►

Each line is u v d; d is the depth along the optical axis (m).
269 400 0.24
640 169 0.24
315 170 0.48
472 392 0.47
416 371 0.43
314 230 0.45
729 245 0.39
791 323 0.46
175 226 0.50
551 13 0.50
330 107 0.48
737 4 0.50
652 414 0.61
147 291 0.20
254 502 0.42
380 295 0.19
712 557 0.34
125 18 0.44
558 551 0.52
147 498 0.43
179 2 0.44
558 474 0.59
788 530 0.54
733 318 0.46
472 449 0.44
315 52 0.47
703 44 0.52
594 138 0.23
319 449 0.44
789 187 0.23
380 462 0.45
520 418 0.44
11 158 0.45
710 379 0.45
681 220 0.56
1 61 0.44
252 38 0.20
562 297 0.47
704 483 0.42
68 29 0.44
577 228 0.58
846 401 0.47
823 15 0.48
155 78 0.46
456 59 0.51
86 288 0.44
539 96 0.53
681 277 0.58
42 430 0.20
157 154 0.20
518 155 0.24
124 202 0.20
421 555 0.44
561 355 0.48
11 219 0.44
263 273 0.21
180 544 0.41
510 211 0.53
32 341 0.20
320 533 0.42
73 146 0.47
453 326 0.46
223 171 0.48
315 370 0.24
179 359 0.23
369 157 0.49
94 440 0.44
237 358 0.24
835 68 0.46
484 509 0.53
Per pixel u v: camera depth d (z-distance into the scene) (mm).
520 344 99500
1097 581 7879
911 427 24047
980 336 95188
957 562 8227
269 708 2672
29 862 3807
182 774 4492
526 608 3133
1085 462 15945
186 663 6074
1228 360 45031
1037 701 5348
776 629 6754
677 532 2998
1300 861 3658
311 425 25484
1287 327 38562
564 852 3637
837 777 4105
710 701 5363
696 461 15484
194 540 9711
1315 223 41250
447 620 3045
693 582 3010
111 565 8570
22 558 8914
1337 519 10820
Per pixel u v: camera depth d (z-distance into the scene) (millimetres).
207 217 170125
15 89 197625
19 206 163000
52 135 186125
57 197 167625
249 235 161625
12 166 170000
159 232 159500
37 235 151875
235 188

◄

## ABOUT THIS TASK:
Please reproduce each line above exactly as written.

## EXERCISE RESULT:
Each line is u v d; d is the depth along the optical axis (m).
269 400 0.24
640 169 0.24
315 170 0.48
472 392 0.47
416 371 0.43
314 230 0.45
729 245 0.39
791 323 0.46
175 226 0.50
551 13 0.50
330 107 0.48
737 4 0.50
652 414 0.61
147 291 0.20
254 502 0.42
380 295 0.19
712 557 0.34
125 18 0.44
558 551 0.52
147 498 0.43
179 2 0.44
558 474 0.59
788 530 0.54
733 318 0.46
472 449 0.44
315 52 0.47
703 44 0.52
594 138 0.23
319 449 0.44
789 187 0.23
380 462 0.45
520 418 0.44
11 158 0.45
710 379 0.45
681 220 0.56
1 61 0.44
252 38 0.20
562 297 0.47
704 483 0.42
68 29 0.44
577 228 0.58
846 401 0.47
823 15 0.48
155 78 0.46
456 59 0.51
86 288 0.44
539 96 0.53
681 277 0.58
42 430 0.20
157 154 0.20
518 155 0.24
124 202 0.20
421 555 0.44
561 355 0.48
11 219 0.44
263 273 0.21
180 544 0.41
510 211 0.53
32 341 0.20
320 533 0.42
73 146 0.47
453 326 0.46
223 171 0.48
315 370 0.24
179 359 0.23
369 157 0.49
94 440 0.44
237 358 0.24
835 68 0.46
484 509 0.53
Per pixel u v: camera depth d (z-distance into the scene) (mm).
520 344 99500
1097 581 7879
911 427 24047
980 336 95188
957 562 8227
269 708 2672
29 862 3807
182 774 4492
526 608 3133
1085 462 15945
186 663 6074
1228 360 45031
1037 701 5348
776 629 6754
677 532 2998
1300 861 3658
311 425 25484
1287 327 38562
564 852 3637
837 777 4105
710 701 5363
696 461 15484
194 540 9711
1315 223 41250
447 620 3045
693 582 3010
111 565 8570
22 558 8914
1337 519 10820
Per pixel u v: camera depth d (z-distance into the scene) (millimetres).
207 217 170125
15 89 197625
19 206 163000
52 135 186125
57 197 167625
249 235 161625
12 166 170000
159 232 159500
37 235 151875
235 188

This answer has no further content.